Os cientistas reconstruíram a evolução canina e a relação com os humanos ao longo de mais de 14 mil anos. Entre os avanços, destacam-se a identificação de cães com mais de 14.200 anos e a diferenciação entre cães e lobos antigos.
Os resultados sugerem uma origem comum ligada a lobos da Eurásia Oriental, com influência direta de cães pré-agrícolas nas raças atuais.
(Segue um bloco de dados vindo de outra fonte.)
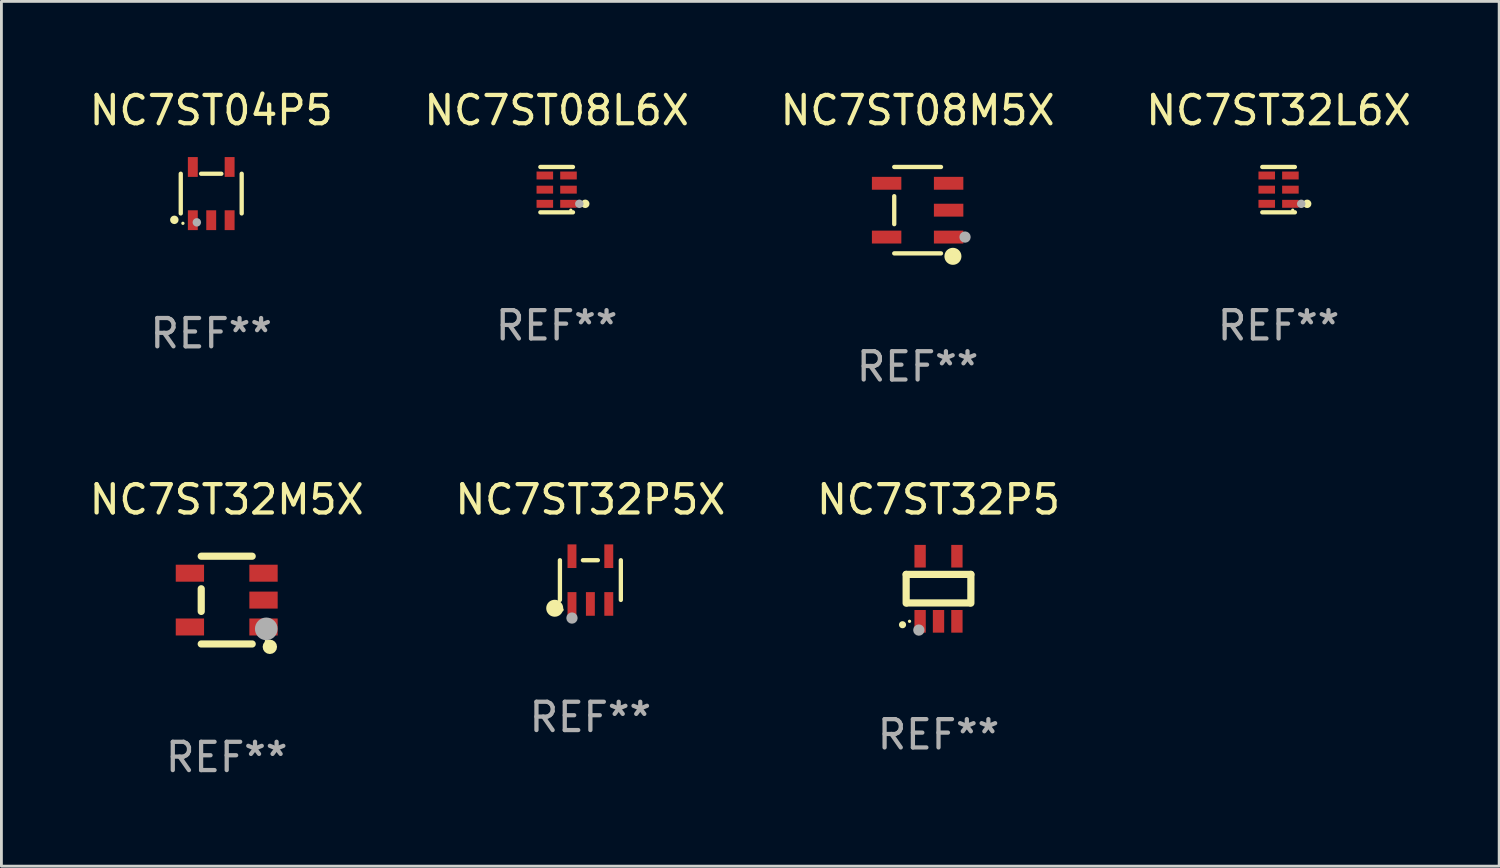
<source format=kicad_pcb>
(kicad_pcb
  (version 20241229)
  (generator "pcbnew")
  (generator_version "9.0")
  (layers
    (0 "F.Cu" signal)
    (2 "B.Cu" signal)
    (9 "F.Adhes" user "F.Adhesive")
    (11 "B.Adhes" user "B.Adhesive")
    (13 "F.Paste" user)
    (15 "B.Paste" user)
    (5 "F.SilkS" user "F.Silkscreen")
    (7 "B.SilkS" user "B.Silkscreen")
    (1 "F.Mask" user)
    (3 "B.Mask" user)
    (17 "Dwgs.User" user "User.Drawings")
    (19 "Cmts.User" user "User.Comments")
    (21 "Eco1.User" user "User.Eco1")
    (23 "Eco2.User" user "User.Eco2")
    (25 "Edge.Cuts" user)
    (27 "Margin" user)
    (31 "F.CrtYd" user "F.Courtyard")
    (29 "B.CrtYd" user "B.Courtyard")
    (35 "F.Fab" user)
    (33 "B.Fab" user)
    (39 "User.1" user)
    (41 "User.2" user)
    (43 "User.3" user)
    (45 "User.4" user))
  (footprint "NC7ST08L6X"
    (layer "F.Cu")
    (at 16.613 3.649)
    (property "Reference" "NC7ST08L6X" (at 0 -2.801 0) (layer "F.SilkS") (effects (font (size 1 1) (thickness 0.15))))
    (attr through_hole)
    (fp_line (start 0.576 -0.801) (end -0.576 -0.801) (stroke (width 0.152) (type solid)) (layer "F.SilkS"))
    (fp_line (start 0.576 0.801) (end -0.576 0.801) (stroke (width 0.152) (type solid)) (layer "F.SilkS"))
    (fp_circle (center 0.5 0.725) (end 0.53 0.725) (stroke (width 0.06) (type solid)) (fill no) (layer "F.SilkS"))
    (fp_circle (center 1.01 0.5) (end 1.085 0.5) (stroke (width 0.15) (type solid)) (fill no) (layer "F.SilkS"))
    (fp_circle (center 0.8 0.5) (end 0.875 0.5) (stroke (width 0.15) (type solid)) (fill no) (layer "F.Fab"))
    (fp_text user "REF**" (at 0 4.801 0) (layer "F.Fab") (effects (font (size 1 1) (thickness 0.15))))
    (pad "1" smd rect (at 0.418 0.5 90) (size 0.28 0.585) (layers "F.Cu" "F.Mask" "F.Paste"))
    (pad "2" smd rect (at 0.418 0 90) (size 0.28 0.585) (layers "F.Cu" "F.Mask" "F.Paste"))
    (pad "3" smd rect (at 0.418 -0.5 90) (size 0.28 0.585) (layers "F.Cu" "F.Mask" "F.Paste"))
    (pad "4" smd rect (at -0.418 -0.5 90) (size 0.28 0.585) (layers "F.Cu" "F.Mask" "F.Paste"))
    (pad "5" smd rect (at -0.418 0 90) (size 0.28 0.585) (layers "F.Cu" "F.Mask" "F.Paste"))
    (pad "6" smd rect (at -0.418 0.5 90) (size 0.28 0.585) (layers "F.Cu" "F.Mask" "F.Paste")))
  (footprint "NC7ST04P5"
    (layer "F.Cu")
    (at 4.411 3.788)
    (property "Reference" "NC7ST04P5" (at 0 -2.94 0) (layer "F.SilkS") (effects (font (size 1 1) (thickness 0.15))))
    (attr through_hole)
    (fp_line (start -1.076 0.701) (end -1.076 -0.701) (stroke (width 0.152) (type solid)) (layer "F.SilkS"))
    (fp_line (start -0.358 -0.701) (end 0.358 -0.701) (stroke (width 0.152) (type solid)) (layer "F.SilkS"))
    (fp_line (start 1.076 0.701) (end 1.076 -0.701) (stroke (width 0.152) (type solid)) (layer "F.SilkS"))
    (fp_circle (center -1.303 0.927) (end -1.228 0.927) (stroke (width 0.15) (type solid)) (fill no) (layer "F.SilkS"))
    (fp_circle (center -1 1.05) (end -0.97 1.05) (stroke (width 0.06) (type solid)) (fill no) (layer "F.SilkS"))
    (fp_circle (center -0.508 1.016) (end -0.433 1.016) (stroke (width 0.15) (type solid)) (fill no) (layer "F.Fab"))
    (fp_text user "REF**" (at 0 4.94 0) (layer "F.Fab") (effects (font (size 1 1) (thickness 0.15))))
    (pad "1" smd rect (at -0.65 0.94) (size 0.35 0.7) (layers "F.Cu" "F.Mask" "F.Paste"))
    (pad "2" smd rect (at 0 0.94) (size 0.35 0.7) (layers "F.Cu" "F.Mask" "F.Paste"))
    (pad "3" smd rect (at 0.65 0.94) (size 0.35 0.7) (layers "F.Cu" "F.Mask" "F.Paste"))
    (pad "4" smd rect (at 0.65 -0.94) (size 0.35 0.7) (layers "F.Cu" "F.Mask" "F.Paste"))
    (pad "5" smd rect (at -0.65 -0.94) (size 0.35 0.7) (layers "F.Cu" "F.Mask" "F.Paste")))
  (footprint "NC7ST32M5X"
    (layer "F.Cu")
    (at 4.958 18.147)
    (property "Reference" "NC7ST32M5X" (at 0 -3.55 0) (layer "F.SilkS") (effects (font (size 1 1) (thickness 0.15))))
    (attr through_hole)
    (fp_line (start -0.9 -1.55) (end 0.9 -1.55) (stroke (width 0.254) (type solid)) (layer "F.SilkS"))
    (fp_line (start -0.9 0.4) (end -0.9 -0.4) (stroke (width 0.254) (type solid)) (layer "F.SilkS"))
    (fp_line (start -0.9 1.55) (end 0.9 1.55) (stroke (width 0.254) (type solid)) (layer "F.SilkS"))
    (fp_circle (center 1.4 1.45) (end 1.43 1.45) (stroke (width 0.06) (type solid)) (fill no) (layer "F.SilkS"))
    (fp_circle (center 1.524 1.651) (end 1.651 1.651) (stroke (width 0.254) (type solid)) (fill no) (layer "F.SilkS"))
    (fp_circle (center 1.397 1.016) (end 1.597 1.016) (stroke (width 0.4) (type solid)) (fill no) (layer "F.Fab"))
    (fp_text user "REF**" (at 0 5.55 0) (layer "F.Fab") (effects (font (size 1 1) (thickness 0.15))))
    (pad "1" smd rect (at 1.3 0.95) (size 1 0.6) (layers "F.Cu" "F.Mask" "F.Paste"))
    (pad "2" smd rect (at 1.3 -0.000051) (size 1 0.6) (layers "F.Cu" "F.Mask" "F.Paste"))
    (pad "3" smd rect (at 1.3 -0.95) (size 1 0.6) (layers "F.Cu" "F.Mask" "F.Paste"))
    (pad "4" smd rect (at -1.3 -0.95) (size 1 0.6) (layers "F.Cu" "F.Mask" "F.Paste"))
    (pad "5" smd rect (at -1.3 0.95) (size 1 0.6) (layers "F.Cu" "F.Mask" "F.Paste")))
  (footprint "NC7ST32P5X"
    (layer "F.Cu")
    (at 17.804 17.44)
    (property "Reference" "NC7ST32P5X" (at 0 -2.843 0) (layer "F.SilkS") (effects (font (size 1 1) (thickness 0.15))))
    (attr through_hole)
    (fp_line (start -1.076 0.701) (end -1.076 -0.701) (stroke (width 0.152) (type solid)) (layer "F.SilkS"))
    (fp_line (start 0.264 -0.701) (end -0.264 -0.701) (stroke (width 0.152) (type solid)) (layer "F.SilkS"))
    (fp_line (start 1.076 0.701) (end 1.076 -0.701) (stroke (width 0.152) (type solid)) (layer "F.SilkS"))
    (fp_circle (center -1.26 0.995) (end -1.11 0.995) (stroke (width 0.3) (type solid)) (fill no) (layer "F.SilkS"))
    (fp_circle (center -1 1.05) (end -0.97 1.05) (stroke (width 0.06) (type solid)) (fill no) (layer "F.SilkS"))
    (fp_circle (center -0.65 1.341) (end -0.55 1.341) (stroke (width 0.2) (type solid)) (fill no) (layer "F.Fab"))
    (fp_text user "REF**" (at 0 4.843 0) (layer "F.Fab") (effects (font (size 1 1) (thickness 0.15))))
    (pad "1" smd rect (at -0.65 0.843) (size 0.315 0.835) (layers "F.Cu" "F.Mask" "F.Paste"))
    (pad "2" smd rect (at 0.00014 0.843) (size 0.315 0.835) (layers "F.Cu" "F.Mask" "F.Paste"))
    (pad "3" smd rect (at 0.65 0.843) (size 0.315 0.835) (layers "F.Cu" "F.Mask" "F.Paste"))
    (pad "4" smd rect (at 0.65 -0.843) (size 0.315 0.835) (layers "F.Cu" "F.Mask" "F.Paste"))
    (pad "5" smd rect (at -0.65 -0.843) (size 0.315 0.835) (layers "F.Cu" "F.Mask" "F.Paste")))
  (footprint "NC7ST08M5X"
    (layer "F.Cu")
    (at 29.363 4.374)
    (property "Reference" "NC7ST08M5X" (at 0 -3.526 0) (layer "F.SilkS") (effects (font (size 1 1) (thickness 0.15))))
    (attr through_hole)
    (fp_line (start -0.826 -0.494) (end -0.826 0.494) (stroke (width 0.152) (type solid)) (layer "F.SilkS"))
    (fp_line (start 0.826 -1.526) (end -0.826 -1.526) (stroke (width 0.152) (type solid)) (layer "F.SilkS"))
    (fp_line (start 0.826 1.526) (end -0.826 1.526) (stroke (width 0.152) (type solid)) (layer "F.SilkS"))
    (fp_circle (center 1.247 1.63) (end 1.398 1.63) (stroke (width 0.3) (type solid)) (fill no) (layer "F.SilkS"))
    (fp_circle (center 1.375 1.45) (end 1.405 1.45) (stroke (width 0.06) (type solid)) (fill no) (layer "F.SilkS"))
    (fp_circle (center 1.675 0.95) (end 1.775 0.95) (stroke (width 0.2) (type solid)) (fill no) (layer "F.Fab"))
    (fp_text user "REF**" (at 0 5.526 0) (layer "F.Fab") (effects (font (size 1 1) (thickness 0.15))))
    (pad "1" smd rect (at 1.095 0.95 270) (size 0.455 1.04) (layers "F.Cu" "F.Mask" "F.Paste"))
    (pad "2" smd rect (at 1.095 0 270) (size 0.455 1.04) (layers "F.Cu" "F.Mask" "F.Paste"))
    (pad "3" smd rect (at 1.095 -0.95 270) (size 0.455 1.04) (layers "F.Cu" "F.Mask" "F.Paste"))
    (pad "4" smd rect (at -1.095 -0.95 270) (size 0.455 1.04) (layers "F.Cu" "F.Mask" "F.Paste"))
    (pad "5" smd rect (at -1.095 0.95 270) (size 0.455 1.04) (layers "F.Cu" "F.Mask" "F.Paste")))
  (footprint "NC7ST32L6X"
    (layer "F.Cu")
    (at 42.113 3.649)
    (property "Reference" "NC7ST32L6X" (at 0 -2.801 0) (layer "F.SilkS") (effects (font (size 1 1) (thickness 0.15))))
    (attr through_hole)
    (fp_line (start 0.576 -0.801) (end -0.576 -0.801) (stroke (width 0.152) (type solid)) (layer "F.SilkS"))
    (fp_line (start 0.576 0.801) (end -0.576 0.801) (stroke (width 0.152) (type solid)) (layer "F.SilkS"))
    (fp_circle (center 0.5 0.725) (end 0.53 0.725) (stroke (width 0.06) (type solid)) (fill no) (layer "F.SilkS"))
    (fp_circle (center 1.01 0.5) (end 1.085 0.5) (stroke (width 0.15) (type solid)) (fill no) (layer "F.SilkS"))
    (fp_circle (center 0.8 0.5) (end 0.875 0.5) (stroke (width 0.15) (type solid)) (fill no) (layer "F.Fab"))
    (fp_text user "REF**" (at 0 4.801 0) (layer "F.Fab") (effects (font (size 1 1) (thickness 0.15))))
    (pad "1" smd rect (at 0.418 0.5 90) (size 0.28 0.585) (layers "F.Cu" "F.Mask" "F.Paste"))
    (pad "2" smd rect (at 0.418 0 90) (size 0.28 0.585) (layers "F.Cu" "F.Mask" "F.Paste"))
    (pad "3" smd rect (at 0.418 -0.5 90) (size 0.28 0.585) (layers "F.Cu" "F.Mask" "F.Paste"))
    (pad "4" smd rect (at -0.418 -0.5 90) (size 0.28 0.585) (layers "F.Cu" "F.Mask" "F.Paste"))
    (pad "5" smd rect (at -0.418 0 90) (size 0.28 0.585) (layers "F.Cu" "F.Mask" "F.Paste"))
    (pad "6" smd rect (at -0.418 0.5 90) (size 0.28 0.585) (layers "F.Cu" "F.Mask" "F.Paste")))
  (footprint "NC7ST32P5"
    (layer "F.Cu")
    (at 30.101 17.747)
    (property "Reference" "NC7ST32P5" (at 0 -3.15 0) (layer "F.SilkS") (effects (font (size 1 1) (thickness 0.15))))
    (attr through_hole)
    (fp_line (start -1.143 -0.508) (end -1.143 0.508) (stroke (width 0.254) (type solid)) (layer "F.SilkS"))
    (fp_line (start -1.1 0.5) (end 1.1 0.5) (stroke (width 0.254) (type solid)) (layer "F.SilkS"))
    (fp_line (start 1.143 -0.508) (end -1.143 -0.508) (stroke (width 0.254) (type solid)) (layer "F.SilkS"))
    (fp_line (start 1.143 0.508) (end 1.143 -0.508) (stroke (width 0.254) (type solid)) (layer "F.SilkS"))
    (fp_arc (start -1.272543 1.26999) (mid -1.271273 1.269983) (end -1.270003 1.26999) (stroke (width 0.24892) (type solid)) (layer "F.SilkS"))
    (fp_circle (center -1.024 1.149) (end -0.994 1.149) (stroke (width 0.06) (type solid)) (fill no) (layer "F.SilkS"))
    (fp_circle (center -0.695 1.459) (end -0.595 1.459) (stroke (width 0.2) (type solid)) (fill no) (layer "F.Fab"))
    (fp_text user "REF**" (at 0 5.15 0) (layer "F.Fab") (effects (font (size 1 1) (thickness 0.15))))
    (pad "1" smd rect (at -0.65 1.15) (size 0.4 0.8) (layers "F.Cu" "F.Mask" "F.Paste"))
    (pad "2" smd rect (at 0 1.15) (size 0.4 0.8) (layers "F.Cu" "F.Mask" "F.Paste"))
    (pad "3" smd rect (at 0.65 1.15) (size 0.4 0.8) (layers "F.Cu" "F.Mask" "F.Paste"))
    (pad "4" smd rect (at 0.65 -1.15) (size 0.4 0.8) (layers "F.Cu" "F.Mask" "F.Paste"))
    (pad "5" smd rect (at -0.65 -1.15) (size 0.4 0.8) (layers "F.Cu" "F.Mask" "F.Paste")))
  (gr_rect
    (start -3 -3)
    (end 49.905 27.546)
    (stroke (width 0.1) (type default))
    (fill no)
    (layer "Edge.Cuts")))
</source>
A pesquisa indica que a domesticação ocorreu antes da agricultura.
Origem antiga dos cães
A análise genética mostra que cães já conviviam com grupos humanos no fim da Era Glacial. Não houve surgimento exclusivo na Europa; todas as linhagens parecem compartilhar ancestralidade com lobos do leste da Eurásia.
Domesticação e continuidade
Alguns fósseis classificáveis como cães foram reclassificados como lobos, pela ciência genética. Outros exemplares, entre os mais antigos, foram confirmados como cães, reforçando a ideia de domesticação antiga e comum.
Impacto na genética atual
Mesmo com a chegada de culturas agrícolas do sudoeste asiático, cães pré-agrícolas permaneceram ativos na formação genética de populações posteriores. Traços herdados persistem em diversas raças modernas.